Едва поместились они под прилавком, как несколько ударов, сделанных особенным образом, раздалось в дверь гостиницы.

Глава X

ГОСТИНИЦА

В одном из наших прежних сочинений мы документально доказали, что после объявления своей независимости, то есть около сорока лет, в Мексике было двести тридцать революций, что дает в среднем по пяти революций в год.

Причину этих революций следует отыскивать в честолюбии офицеров, командующих армией. Этих офицеров считается двадцать четыре тысячи, тогда как сама армия состоит всего из двадцати тысяч.

Эти офицеры вообще очень несведущие и, в особенности, очень честолюбивые, не способные скомандовать самое простое движение, находят в общественных беспорядках случай к возвышению, который иначе не встретили бы, и множество мексиканских генералов достигли своего звания, никогда не присутствовав в сражении и даже не видав другого огня, кроме огня своей сигарки, которая не выходит у них изо рта; зато они умели ловко направить революцию, и каждая революция доставляла им чин, а иногда и два, таким образом они приобрели звание генералов, то есть возможность при случае в свою очередь провозгласить себя президентом республики, что составляет мечту каждого из их и постоянную цель их усилий.

Мы сказали, что путешественники едва успели спрятаться за прилавок, как несколько ударов, сделанных особым образом в дверь гостиницы, предупредили трактирщика, что таинственные гости, ожидаемые им, начинали прибывать.

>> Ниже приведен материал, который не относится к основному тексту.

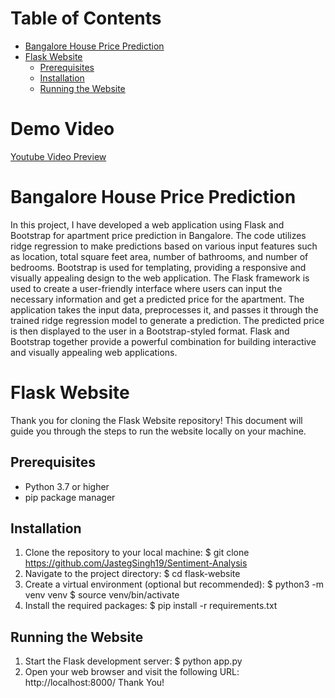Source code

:# Table of Contents
- [Bangalore House Price Prediction](#price-prediction)
- [Flask Website](#flask-website)
  - [Prerequisites](#prerequisites)
  - [Installation](#installation)
  - [Running the Website](#running-the-website)
# Demo Video
[Youtube Video Preview](https://youtu.be/0HbCPjbMnYo)
# <a name="price-prediction"></a>Bangalore House Price Prediction
In this project, I have developed a web application using Flask and Bootstrap for apartment price prediction in Bangalore. The code utilizes ridge regression to make predictions based on various input features such as location, total square feet area, number of bathrooms, and number of bedrooms. Bootstrap is used for templating, providing a responsive and visually appealing design to the web application. The Flask framework is used to create a user-friendly interface where users can input the necessary information and get a predicted price for the apartment. The application takes the input data, preprocesses it, and passes it through the trained ridge regression model to generate a prediction. The predicted price is then displayed to the user in a Bootstrap-styled format. Flask and Bootstrap together provide a powerful combination for building interactive and visually appealing web applications.
# <a name="flask-website"></a>Flask Website
Thank you for cloning the Flask Website repository! This document will guide you through the steps to run the website locally on your machine.

## <a name="prerequisites"></a>Prerequisites
- Python 3.7 or higher
- pip package manager

## <a name="installation"></a>Installation

1. Clone the repository to your local machine:
$ git clone https://github.com/JastegSingh19/Sentiment-Analysis
2. Navigate to the project directory:
$ cd flask-website
3. Create a virtual environment (optional but recommended):
$ python3 -m venv venv
$ source venv/bin/activate
4. Install the required packages:
$ pip install -r requirements.txt
## Running the Website

1. Start the Flask development server:
$ python app.py
2. Open your web browser and visit the following URL:
http://localhost:8000/
Thank You!

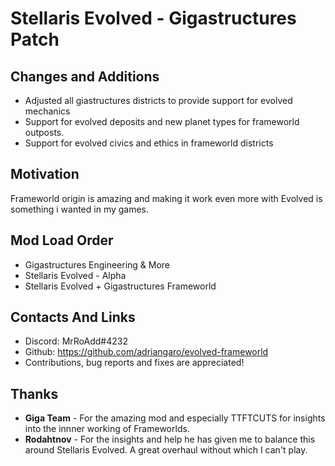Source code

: # Stellaris Evolved - Gigastructures Patch

## Changes and Additions

- Adjusted all giastructures districts to provide support for evolved mechanics
- Support for evolved deposits and new planet types for frameworld outposts.
- Support for evolved civics and ethics in frameworld districts


## Motivation
Frameworld origin is amazing and making it work even more with Evolved is something i wanted in my games.

## Mod Load Order

- Gigastructures Engineering & More
- Stellaris Evolved - Alpha
- Stellaris Evolved + Gigastructures Frameworld 


## Contacts And Links

- Discord: MrRoAdd#4232
- Github: https://github.com/adriangaro/evolved-frameworld
- Contributions, bug reports and fixes are appreciated!


## Thanks
- **Giga Team** - For the amazing mod and especially TTFTCUTS for insights into the innner working of Frameworlds.
- **Rodahtnov** - For the insights and help he has given me to balance this around Stellaris Evolved. A great overhaul without which I can't play.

Лусачо, трактирщик, был толстый, низенький человек с лукавой физиономией, с серыми, вечно бегающими глазами, с косым взглядом, с толстым брюхом, настоящий тип мексиканского трактирщика, жадного к прибыли, больше, чем два жида, и умевшего очень хорошо — когда обстоятельства этого требовали, то есть, когда дело шло о его выгодах — поступать против совести; он удостоверился одним взглядом, что в зале все было в порядке и ничто не обнаруживало присутствия незнакомцев, потом направился к двери, но, прежде чем отворить ее, вероятно, для того, чтобы доказать свое усердие, заблагорассудил спросить прибывших:

— Кто там?

— Мирные люди, — отвечал грубый голос. — Отвори, именем черта, если не хочешь, чтобы мы выбили дверь.

Лусачо, без сомнения, знал этот голос, потому что несколько резкий ответ, полученный им, показался ему достаточен, и он немедленно начал отодвигать запоры.

Как только дверь была открыта, несколько человек ворвались в гостиницу, толкая друг друга, как будто боялись погони.